Type Parameter Restriction

linear_window is restricted to 0 plus powers of 2 (1, 2, 4, 8, 16, 32, 64, 128) to prevent type parameter explosion. Each unique value creates a specialized method, so limiting choices keeps compile times reasonable.

LinearSearch (Expert Only)

Not Recommended for General Use

LinearSearch() has no binary fallback. If queries are far apart, jump around, or reverse direction, it walks the entire grid — degrading to O(n) per query. This can be orders of magnitude slower than BinarySearch() or LinearBinarySearch().

Use LinearBinarySearch() instead — it provides the same O(1) performance for close, monotonic queries but with a safe O(log n) fallback when things go wrong.

Pure linear search for strictly monotonic, closely-spaced queries. Scans the grid one interval at a time from the hint until the target is found — no fallback, no window limit.

Complexity: O(1) amortized for monotonic, closely-spaced sequences; O(n) worst case

The only case where LinearSearch() may be justified:

Tight inner loops where every nanosecond matters
Queries are guaranteed to be strictly monotonic and closely-spaced (e.g., fixed-step ODE with small dt)
You have benchmarked and confirmed a measurable advantage over LinearBinarySearch()

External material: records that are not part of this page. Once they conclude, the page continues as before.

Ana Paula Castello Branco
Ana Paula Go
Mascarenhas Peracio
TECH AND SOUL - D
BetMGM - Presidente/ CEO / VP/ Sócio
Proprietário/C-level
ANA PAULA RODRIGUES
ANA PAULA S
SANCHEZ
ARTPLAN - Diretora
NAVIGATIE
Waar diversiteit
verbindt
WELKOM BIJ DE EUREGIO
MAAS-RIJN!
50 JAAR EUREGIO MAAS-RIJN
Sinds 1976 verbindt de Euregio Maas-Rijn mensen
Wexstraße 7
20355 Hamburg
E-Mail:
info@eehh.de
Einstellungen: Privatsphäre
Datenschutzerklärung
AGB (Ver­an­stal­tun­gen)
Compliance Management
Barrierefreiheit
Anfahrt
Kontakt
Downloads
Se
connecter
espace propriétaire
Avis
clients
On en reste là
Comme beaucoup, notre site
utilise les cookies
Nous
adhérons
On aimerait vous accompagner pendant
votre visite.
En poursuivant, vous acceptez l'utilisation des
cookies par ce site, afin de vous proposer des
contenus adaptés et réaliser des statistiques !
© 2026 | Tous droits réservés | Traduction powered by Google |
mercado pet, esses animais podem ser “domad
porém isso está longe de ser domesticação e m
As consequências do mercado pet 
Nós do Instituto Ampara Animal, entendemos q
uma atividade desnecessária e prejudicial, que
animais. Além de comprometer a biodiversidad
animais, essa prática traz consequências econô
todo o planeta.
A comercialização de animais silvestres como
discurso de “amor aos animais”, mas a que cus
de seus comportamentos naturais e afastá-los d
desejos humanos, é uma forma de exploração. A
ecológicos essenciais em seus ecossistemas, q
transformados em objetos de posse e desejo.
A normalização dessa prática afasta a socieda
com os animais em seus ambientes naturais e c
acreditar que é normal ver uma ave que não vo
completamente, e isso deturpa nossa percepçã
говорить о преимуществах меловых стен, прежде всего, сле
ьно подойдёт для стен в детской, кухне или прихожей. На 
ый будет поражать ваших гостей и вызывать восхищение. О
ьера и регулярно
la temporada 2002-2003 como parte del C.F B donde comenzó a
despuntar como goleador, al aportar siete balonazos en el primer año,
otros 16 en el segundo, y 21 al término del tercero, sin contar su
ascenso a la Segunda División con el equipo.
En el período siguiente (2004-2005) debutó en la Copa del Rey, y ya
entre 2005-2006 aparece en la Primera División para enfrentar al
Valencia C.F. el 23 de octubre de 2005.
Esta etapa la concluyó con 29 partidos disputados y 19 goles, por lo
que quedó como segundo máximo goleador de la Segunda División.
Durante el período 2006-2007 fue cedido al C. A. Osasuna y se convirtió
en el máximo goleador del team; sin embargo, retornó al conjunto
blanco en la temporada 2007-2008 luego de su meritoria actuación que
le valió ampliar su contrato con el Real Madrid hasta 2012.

When NOT to use (use LinearBinarySearch() or AutoSearch() instead):

Random access patterns
Queries that may be far apart
Large grids with sparse query spacing
Adaptive-step ODE solvers (step size can vary widely)
Any general-purpose code

# ONLY if you have benchmarked and confirmed this is faster for your specific case
itp = linear_interp(x, y)
hint = Ref(1)
for t in t_values  # MUST be strictly monotonic and closely-spaced
    y = itp(t; search=LinearSearch(), hint=hint)
end

# Safer alternative that is equally fast for monotonic data:
for t in t_values
    y = itp(t; search=LinearBinarySearch(), hint=hint)
end

How it works: Walks linearly from the hint position one interval at a time. Without a step limit, it will traverse the entire grid if necessary — which is optimal for close queries but catastrophic for distant ones.

Performance Summary

Query Pattern	`AutoSearch()`	`BinarySearch()`	`LinearBinarySearch{8}()`	`LinearSearch()`
Random	✅ Same as `BinarySearch()`	✅ Best	~2-3x slower	❌ Up to O(n) — dangerous
Sorted	✅ Same as `LinearBinarySearch()`	Baseline	✅ ~5x faster (~2 ns)	✅ ~5x faster
Jittered	✅ Same as `LinearBinarySearch()`	Baseline	✅ ~2-5x faster	⚠️ Unpredictable

AutoSearch() adapts to your data: it detects sorted queries and uses LinearBinarySearch, detects random queries and falls back to BinarySearch. You get near-optimal performance for both patterns without choosing manually.

The Takeaway

AutoSearch() gives you near-optimal performance for every query pattern. The only reason to set an explicit policy is to skip the adaptive prefix check — which saves a few nanoseconds at most.

Results Vary

Approximate results from vector batch calls for a specific test case. Run benchmarks with your own data for accurate numbers.

Baked-in vs Override

Baked-in Policy (Constructor)

Override the default AutoSearch when creating the interpolant. The stored policy applies to all subsequent calls:

itp = linear_interp(x, y)                              # AutoSearch() — adapts per call
itp = linear_interp(x, y; search=BinarySearch())       # always BinarySearch()
itp = linear_interp(x, y; search=LinearBinarySearch()) # always LinearBinarySearch()

Override at Call Time

Override the stored policy for a single call without changing the interpolant:

itp = linear_interp(x, y)  # stores AutoSearch (default)

# Call-site override — does not change itp.search_policy
val  = itp(0.5; search=BinarySearch())             # force BinarySearch for this call
vals = itp(sorted_xs; search=LinearBinarySearch()) # force LinearBinarySearch for this call

This is useful when most queries benefit from one policy, but occasional queries need different behavior.